Some NATO members, led by Spain, are urging a change in tactics against the Somali pirates. Spain wants the three ports, where the mother ships are based, to be blockaded (warships prevent any ships from entering or leaving), and greater efforts made to find and seize or destroy the mother ship (or ships) that are making the speedboat attacks possible far off the Somali coast. The foreign nations supporting the anti-piracy patrol do not want to go ashore and destroy pirate bases. That's because the Somalis are enthusiastic and persistent fighters.

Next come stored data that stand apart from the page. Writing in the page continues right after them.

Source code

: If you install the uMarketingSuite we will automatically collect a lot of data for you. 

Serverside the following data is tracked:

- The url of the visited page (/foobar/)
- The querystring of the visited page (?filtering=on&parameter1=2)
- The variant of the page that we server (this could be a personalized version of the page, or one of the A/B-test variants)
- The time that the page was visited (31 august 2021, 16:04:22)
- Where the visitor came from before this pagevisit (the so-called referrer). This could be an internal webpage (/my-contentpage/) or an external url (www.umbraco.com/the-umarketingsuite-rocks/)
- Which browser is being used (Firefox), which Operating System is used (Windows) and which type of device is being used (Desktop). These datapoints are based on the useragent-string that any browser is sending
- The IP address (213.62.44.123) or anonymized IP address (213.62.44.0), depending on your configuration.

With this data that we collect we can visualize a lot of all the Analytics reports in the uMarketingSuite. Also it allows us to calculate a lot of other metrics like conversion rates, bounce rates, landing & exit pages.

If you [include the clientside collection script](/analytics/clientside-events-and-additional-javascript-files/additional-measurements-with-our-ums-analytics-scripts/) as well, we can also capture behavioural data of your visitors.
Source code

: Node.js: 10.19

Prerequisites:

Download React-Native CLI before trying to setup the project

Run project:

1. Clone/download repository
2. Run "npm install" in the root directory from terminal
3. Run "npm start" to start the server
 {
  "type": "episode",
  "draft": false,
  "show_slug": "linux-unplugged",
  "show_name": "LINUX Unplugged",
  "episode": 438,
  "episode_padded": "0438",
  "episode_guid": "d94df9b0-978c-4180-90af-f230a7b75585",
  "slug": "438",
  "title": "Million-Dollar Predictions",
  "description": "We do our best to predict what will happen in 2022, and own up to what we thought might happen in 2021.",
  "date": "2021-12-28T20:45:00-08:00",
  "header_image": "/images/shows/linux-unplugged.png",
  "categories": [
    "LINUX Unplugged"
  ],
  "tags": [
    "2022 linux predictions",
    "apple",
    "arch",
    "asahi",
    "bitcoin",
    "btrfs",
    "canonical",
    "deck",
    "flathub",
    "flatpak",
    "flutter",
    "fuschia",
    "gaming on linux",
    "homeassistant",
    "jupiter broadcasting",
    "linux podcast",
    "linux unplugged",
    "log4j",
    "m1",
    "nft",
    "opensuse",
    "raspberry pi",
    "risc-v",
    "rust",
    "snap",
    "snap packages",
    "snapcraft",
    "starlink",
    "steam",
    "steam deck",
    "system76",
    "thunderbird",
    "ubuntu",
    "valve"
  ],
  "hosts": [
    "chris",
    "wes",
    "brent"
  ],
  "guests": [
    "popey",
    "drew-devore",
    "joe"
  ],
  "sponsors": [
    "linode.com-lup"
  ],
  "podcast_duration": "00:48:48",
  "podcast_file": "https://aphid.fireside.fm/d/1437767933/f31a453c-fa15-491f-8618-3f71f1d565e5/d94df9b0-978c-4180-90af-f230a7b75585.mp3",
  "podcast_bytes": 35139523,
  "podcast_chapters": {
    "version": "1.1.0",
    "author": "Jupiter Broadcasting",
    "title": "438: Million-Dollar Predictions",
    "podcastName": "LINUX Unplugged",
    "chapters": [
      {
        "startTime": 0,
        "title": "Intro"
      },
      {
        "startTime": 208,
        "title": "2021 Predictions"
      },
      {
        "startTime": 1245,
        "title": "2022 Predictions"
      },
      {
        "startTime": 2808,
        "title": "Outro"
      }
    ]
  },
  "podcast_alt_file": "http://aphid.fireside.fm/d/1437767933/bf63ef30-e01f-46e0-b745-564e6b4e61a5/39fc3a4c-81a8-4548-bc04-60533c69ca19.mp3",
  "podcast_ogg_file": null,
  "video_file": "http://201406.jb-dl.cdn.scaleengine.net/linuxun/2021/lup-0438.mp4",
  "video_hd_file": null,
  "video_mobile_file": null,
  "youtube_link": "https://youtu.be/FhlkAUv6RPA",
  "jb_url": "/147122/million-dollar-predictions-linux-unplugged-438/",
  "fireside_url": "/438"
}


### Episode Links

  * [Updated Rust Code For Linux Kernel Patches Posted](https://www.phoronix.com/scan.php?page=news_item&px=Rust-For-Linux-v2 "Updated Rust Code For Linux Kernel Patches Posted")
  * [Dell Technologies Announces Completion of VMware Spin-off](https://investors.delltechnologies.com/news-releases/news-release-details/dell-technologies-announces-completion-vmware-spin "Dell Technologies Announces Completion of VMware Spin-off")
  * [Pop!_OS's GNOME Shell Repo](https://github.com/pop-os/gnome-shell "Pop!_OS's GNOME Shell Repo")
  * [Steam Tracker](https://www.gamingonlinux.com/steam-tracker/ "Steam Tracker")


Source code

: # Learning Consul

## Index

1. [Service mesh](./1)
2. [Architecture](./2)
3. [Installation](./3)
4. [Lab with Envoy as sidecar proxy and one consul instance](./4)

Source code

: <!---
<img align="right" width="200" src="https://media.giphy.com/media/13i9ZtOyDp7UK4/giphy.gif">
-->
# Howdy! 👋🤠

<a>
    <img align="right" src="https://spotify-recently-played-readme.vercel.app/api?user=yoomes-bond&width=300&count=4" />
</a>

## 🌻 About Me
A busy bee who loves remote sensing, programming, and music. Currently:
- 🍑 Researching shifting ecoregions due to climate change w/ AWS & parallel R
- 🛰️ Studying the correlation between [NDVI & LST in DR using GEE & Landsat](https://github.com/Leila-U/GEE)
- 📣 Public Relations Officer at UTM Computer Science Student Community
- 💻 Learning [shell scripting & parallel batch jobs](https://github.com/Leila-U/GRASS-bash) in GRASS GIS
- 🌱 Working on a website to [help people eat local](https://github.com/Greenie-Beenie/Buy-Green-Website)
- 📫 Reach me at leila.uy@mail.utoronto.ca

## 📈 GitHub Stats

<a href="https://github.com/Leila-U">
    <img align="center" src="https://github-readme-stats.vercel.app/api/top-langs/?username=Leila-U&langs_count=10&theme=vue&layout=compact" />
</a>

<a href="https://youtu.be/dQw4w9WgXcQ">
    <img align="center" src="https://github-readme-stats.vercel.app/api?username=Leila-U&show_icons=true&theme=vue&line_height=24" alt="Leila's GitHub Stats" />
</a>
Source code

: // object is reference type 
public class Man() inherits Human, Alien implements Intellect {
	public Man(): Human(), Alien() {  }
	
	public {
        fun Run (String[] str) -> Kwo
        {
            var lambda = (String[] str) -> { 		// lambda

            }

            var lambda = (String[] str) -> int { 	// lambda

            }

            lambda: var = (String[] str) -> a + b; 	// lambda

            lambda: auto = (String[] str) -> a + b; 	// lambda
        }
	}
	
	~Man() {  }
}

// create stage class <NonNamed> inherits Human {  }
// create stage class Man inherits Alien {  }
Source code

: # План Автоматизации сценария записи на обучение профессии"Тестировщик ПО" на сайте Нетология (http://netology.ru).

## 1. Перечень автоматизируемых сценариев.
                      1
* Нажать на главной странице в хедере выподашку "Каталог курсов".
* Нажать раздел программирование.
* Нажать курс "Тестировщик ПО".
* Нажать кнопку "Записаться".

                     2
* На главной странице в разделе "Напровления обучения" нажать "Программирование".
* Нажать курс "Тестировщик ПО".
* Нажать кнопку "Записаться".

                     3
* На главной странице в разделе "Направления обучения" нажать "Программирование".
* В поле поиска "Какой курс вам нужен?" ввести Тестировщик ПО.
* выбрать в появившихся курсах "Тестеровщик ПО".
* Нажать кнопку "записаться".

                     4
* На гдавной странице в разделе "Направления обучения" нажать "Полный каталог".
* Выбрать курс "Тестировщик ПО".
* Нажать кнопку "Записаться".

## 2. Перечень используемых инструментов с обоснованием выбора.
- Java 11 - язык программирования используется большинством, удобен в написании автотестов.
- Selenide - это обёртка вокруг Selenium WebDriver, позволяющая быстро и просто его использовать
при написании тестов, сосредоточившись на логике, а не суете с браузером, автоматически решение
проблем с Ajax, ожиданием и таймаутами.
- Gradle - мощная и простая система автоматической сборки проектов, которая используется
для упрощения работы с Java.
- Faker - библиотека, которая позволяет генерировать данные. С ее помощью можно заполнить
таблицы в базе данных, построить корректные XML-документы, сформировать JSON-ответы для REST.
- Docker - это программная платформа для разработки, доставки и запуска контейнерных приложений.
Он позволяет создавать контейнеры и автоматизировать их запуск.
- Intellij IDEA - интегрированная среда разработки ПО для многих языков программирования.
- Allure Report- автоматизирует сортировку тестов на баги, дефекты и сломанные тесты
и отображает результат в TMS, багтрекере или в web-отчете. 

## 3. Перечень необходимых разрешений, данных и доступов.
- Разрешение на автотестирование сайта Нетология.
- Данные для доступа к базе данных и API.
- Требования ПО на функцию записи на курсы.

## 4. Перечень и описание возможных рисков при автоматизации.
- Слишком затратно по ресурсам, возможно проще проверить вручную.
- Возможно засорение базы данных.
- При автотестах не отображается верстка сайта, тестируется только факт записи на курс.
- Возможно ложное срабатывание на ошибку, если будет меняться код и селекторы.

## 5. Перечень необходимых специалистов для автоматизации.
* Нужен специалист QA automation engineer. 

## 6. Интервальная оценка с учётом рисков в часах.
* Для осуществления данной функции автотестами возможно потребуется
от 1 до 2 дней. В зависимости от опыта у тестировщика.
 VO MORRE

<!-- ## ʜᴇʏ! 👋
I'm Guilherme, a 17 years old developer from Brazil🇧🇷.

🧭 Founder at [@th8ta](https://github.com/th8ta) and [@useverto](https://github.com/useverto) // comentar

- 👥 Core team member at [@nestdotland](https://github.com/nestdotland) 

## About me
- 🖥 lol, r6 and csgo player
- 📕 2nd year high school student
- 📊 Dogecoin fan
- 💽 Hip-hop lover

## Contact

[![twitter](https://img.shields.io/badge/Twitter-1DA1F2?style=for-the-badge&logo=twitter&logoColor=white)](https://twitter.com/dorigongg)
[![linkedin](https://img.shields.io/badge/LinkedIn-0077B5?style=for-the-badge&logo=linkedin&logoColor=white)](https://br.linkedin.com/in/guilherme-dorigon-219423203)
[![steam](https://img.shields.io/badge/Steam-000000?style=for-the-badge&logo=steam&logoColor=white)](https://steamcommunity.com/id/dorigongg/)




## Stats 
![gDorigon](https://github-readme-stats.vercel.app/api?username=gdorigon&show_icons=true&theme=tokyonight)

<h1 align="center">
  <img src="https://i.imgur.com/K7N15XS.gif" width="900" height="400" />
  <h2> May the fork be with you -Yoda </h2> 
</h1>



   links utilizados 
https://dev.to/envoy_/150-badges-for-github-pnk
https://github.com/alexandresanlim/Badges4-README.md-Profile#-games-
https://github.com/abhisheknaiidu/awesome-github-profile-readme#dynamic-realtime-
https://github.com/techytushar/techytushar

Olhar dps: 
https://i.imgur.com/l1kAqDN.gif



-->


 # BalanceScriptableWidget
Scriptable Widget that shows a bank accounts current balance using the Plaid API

The Somalis have been pacified in the past, but using methods that are politically unacceptable today.
Perhaps one day we'll see a coalition of the willing that will convoy civilian shipping, blockade pirate ports, hunt down pirate mother ships, sink pirate speed boats, bomb and shell pirates, and even go ashore to destroy piracy-related facilities and kill pirate leaders. Heck, if it makes you feel better we can ever arrest some of the survivors and try them in court!
Depending on your appetite for doing something, surely there'd be a role for the meekest and the boldest with all these tasks to complete.
And for the land missions, perhaps a couple American Marine Expeditionary Units could spearhead an Egyptian and Indian brigade landing that goes into the pirate havens to put a little fear of the civilized world into the pirates. And if jihadis die, too, in the operation, I won't shed tears.
Egyptian and Indian troops could get away with this mission given their status as non-Western states. Each has an interest in pacifying the Indian Ocean's Horn region to, respectively, safeguard Suez Canal traffic and suppress private sea-going gangs that might moonlight by slipping men and material ashore in India. India would also like to minimize outside powers' navies in what they see as "their" ocean, which won't happen while pirates seize ships for ransom.
Yeah, I know. Killing pirates is so 19th century. But I guy can dream, can't he?